Practical Tricks: M
how Fritz Lang made what is now a special effects shot, practically.
Fritz Lang was a technical genius, but those techniques weren’t always flashy or calling attention to themselves.
The movement and story in Lang’s famous M are so compelling it wasn’t until the third or so time I saw this scene I jumped off my couch yelling “DID YOU SEE THAT!?”
We see a lot of these ‘through a window’ shots in modern day, for example:
the last scene of The Father sends the camera from a small room out to look at the sky, after moving through a window which has been in frame most of the scene
in Adolescence (famously each episode a oner) Episode 3, the camera goes through a supposedly solid pane of glass in a classroom window, then moves across the park.

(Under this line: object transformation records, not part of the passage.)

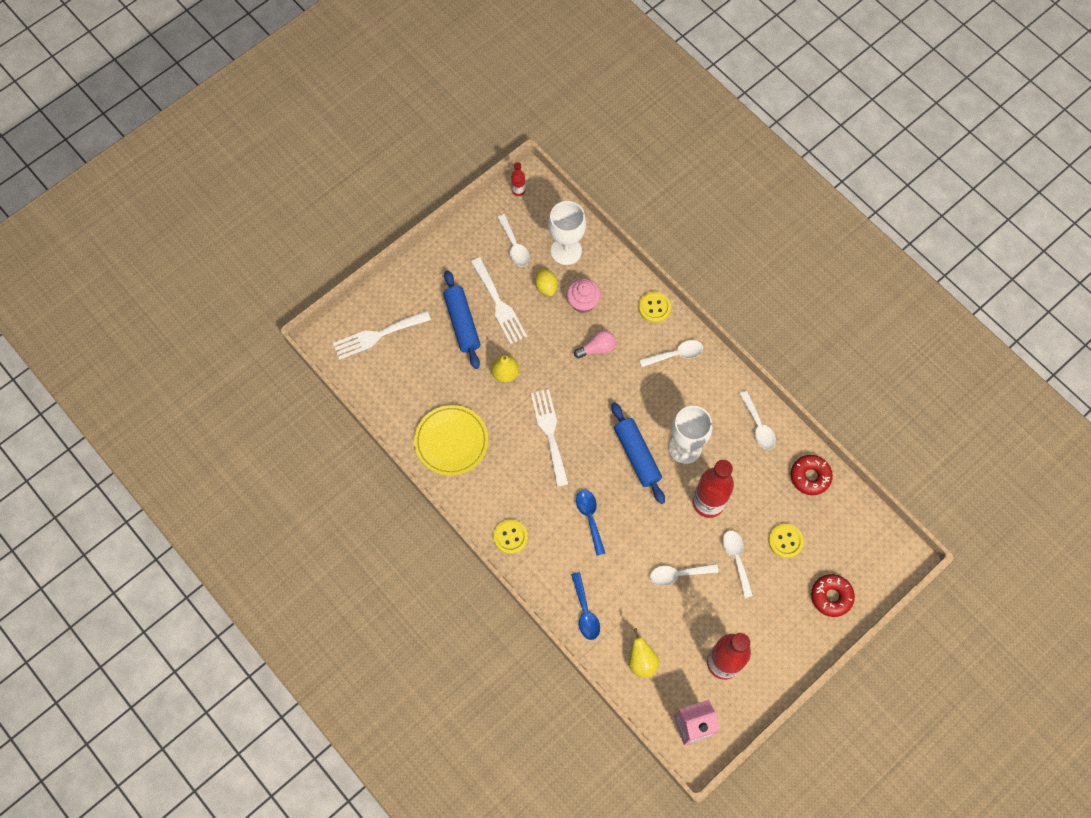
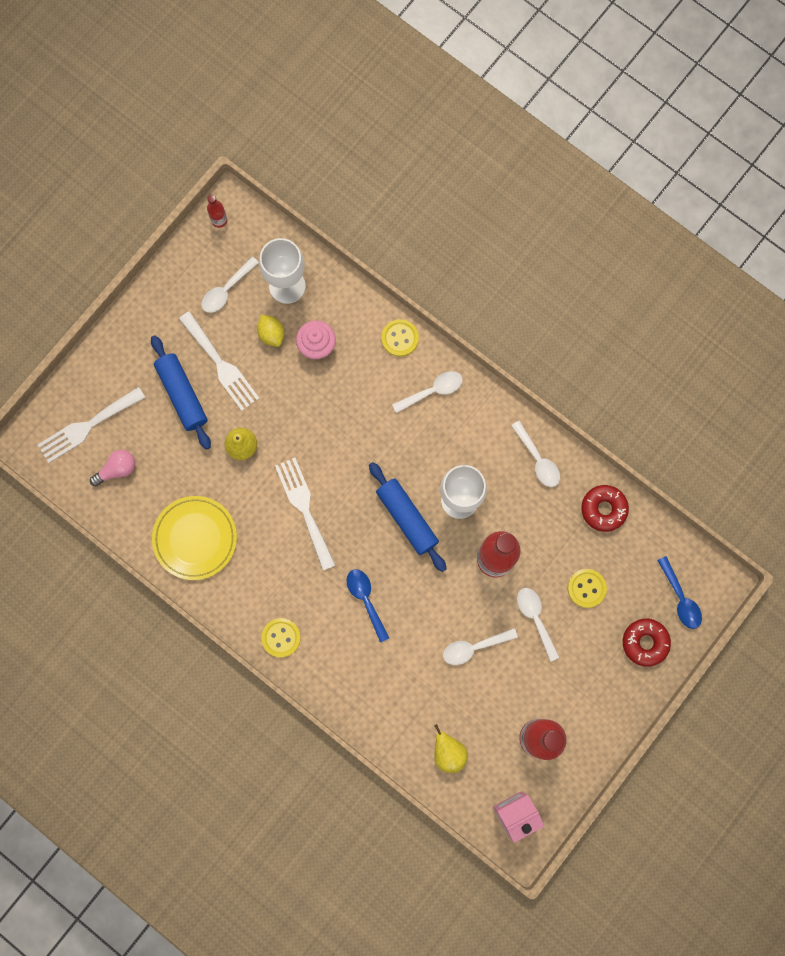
camera: 10 degrees left, 10 degrees up
(514, 246) = (226, 290): white spoon -> white spoon turned 75 degrees clockwise
(585, 611) = (378, 708): blue spoon -> blue spoon (680, 598)
(597, 348) = (342, 399): pink light bulb -> pink light bulb (117, 469)

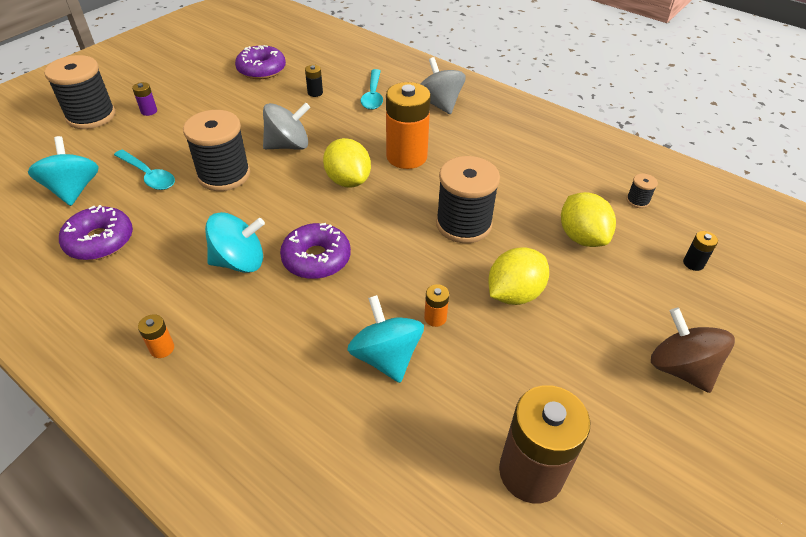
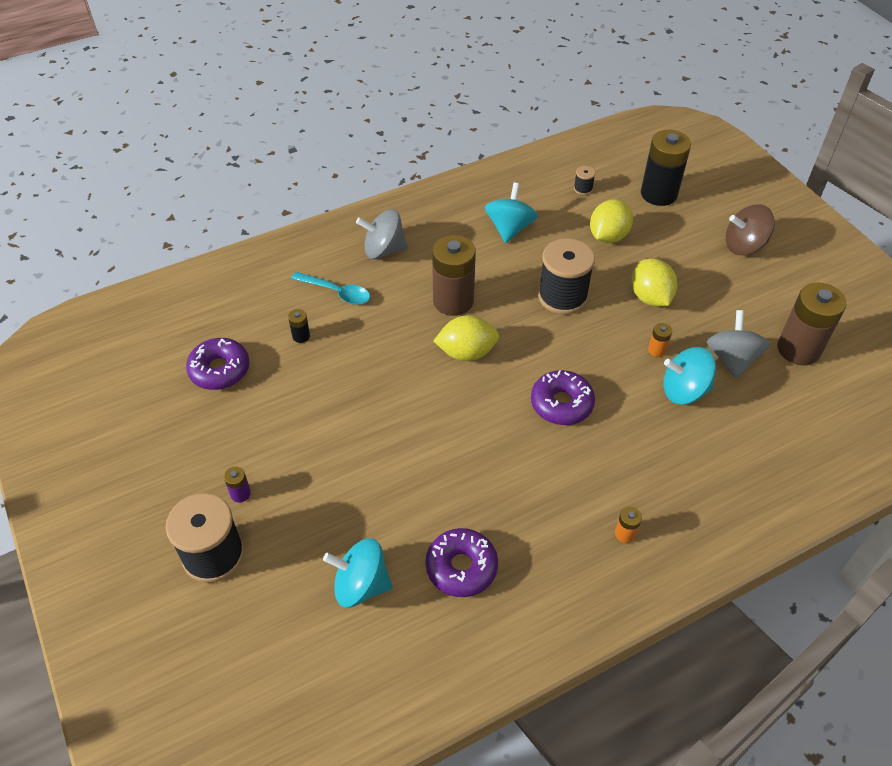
camera: 65 degrees left, 5 degrees up
(148, 175) = (372, 511): turquoise spoon -> none
(224, 175) = (406, 445): black spool -> none
(239, 262) = (541, 459): turquoise spinning top -> turquoise spinning top (509, 228)
(288, 145) = (385, 382): grey spinning top -> grey spinning top (731, 359)
(406, 156) = (453, 301): orange battery -> brown battery
(582, 237) = (608, 236): yellow lemon -> yellow lemon turned 60 degrees counterclockwise
(693, 263) = (658, 194): black battery -> black battery, size x2.37

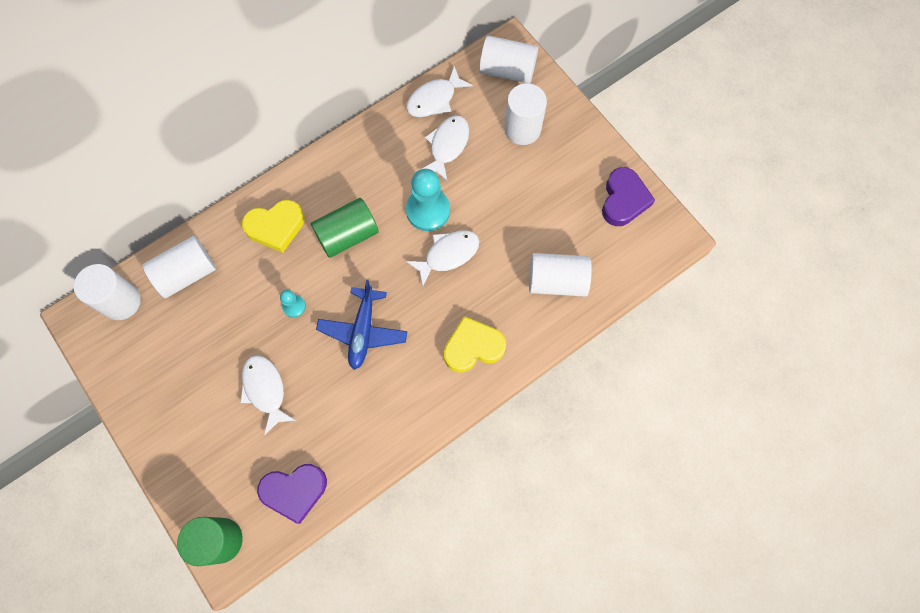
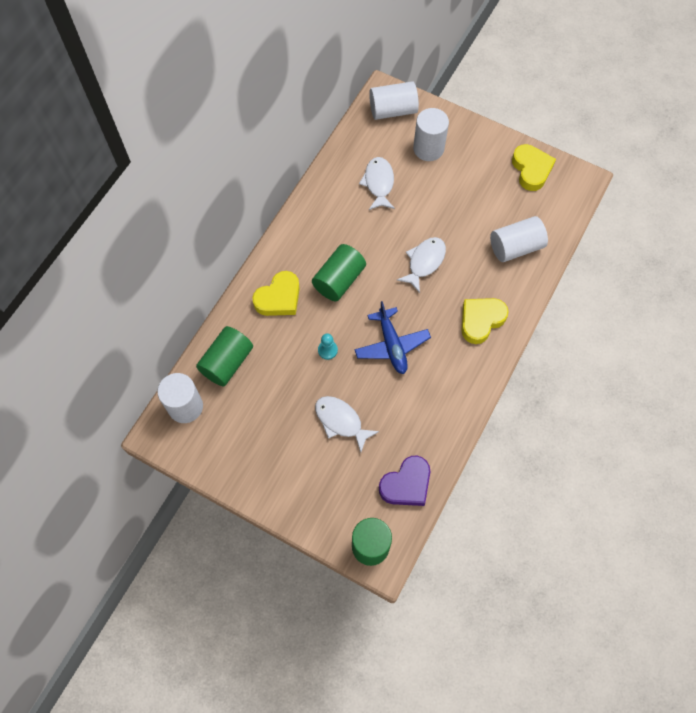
camera: 25 degrees left, 5 degrees down
(186, 273) = (227, 362): white cylinder -> green cylinder
(428, 210) = (391, 236): turquoise pawn -> none
(434, 99) = (349, 153): white fish -> none
(623, 200) = (531, 169): purple heart -> yellow heart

While Adolescence used a steadicam and likely The Father used a crane, the window effect is now almost always accomplished in post, as Adolescence confirmed in an interview:
“There wasn’t actually a window there. It was taken out and put back in using VFX. One of the camera operators was in the classroom, then when Ryan jumped out of the window, the other operator – who was crouching on the other side – took the camera and continued the chase.”
But everything from the kind of VFX to nimble camera rigs which have made this feat more feasible were non-existent in 1931, when Fritz Lang shot this scene.
So, how and why’d he do it?
How
After finding or building a set, plotting the camera tracks and crane, rigging the windowpane, and many practice runs with actors, you just run it til you get it.
You can see here the pane slides across at the last minute, pulled by someone just offscreen who would have likely stepped in once the camera had moved closer.
The pane’s edge against lighter-coloured clothes and background also help catch it; you can see the edge of the pane most clearly where it travels across the one man’s dark coat:
Why
While we don’t necessarily need an answer beyond ‘because it’s a beautiful connective tissue between scenes,’ it is relevant that two themes the movie grapples with are 1. mob justice 2. surveillance not only by the State but our neighbours.
So a camera moving from one place to another gives us the audience both a sense of voyeurism, and a reminder if we can spy on others so easily, who may be watching us, and interpreting our actions for better or worse?
Takeaways
‘Being able to see the seams’ is not necessarily a bad thing; even if it’s less than ideal, it may be a better choice than simply ‘not doing the shot.’ Work with what you have, and if you achieve your end goal, technicalities be damned! Go for it.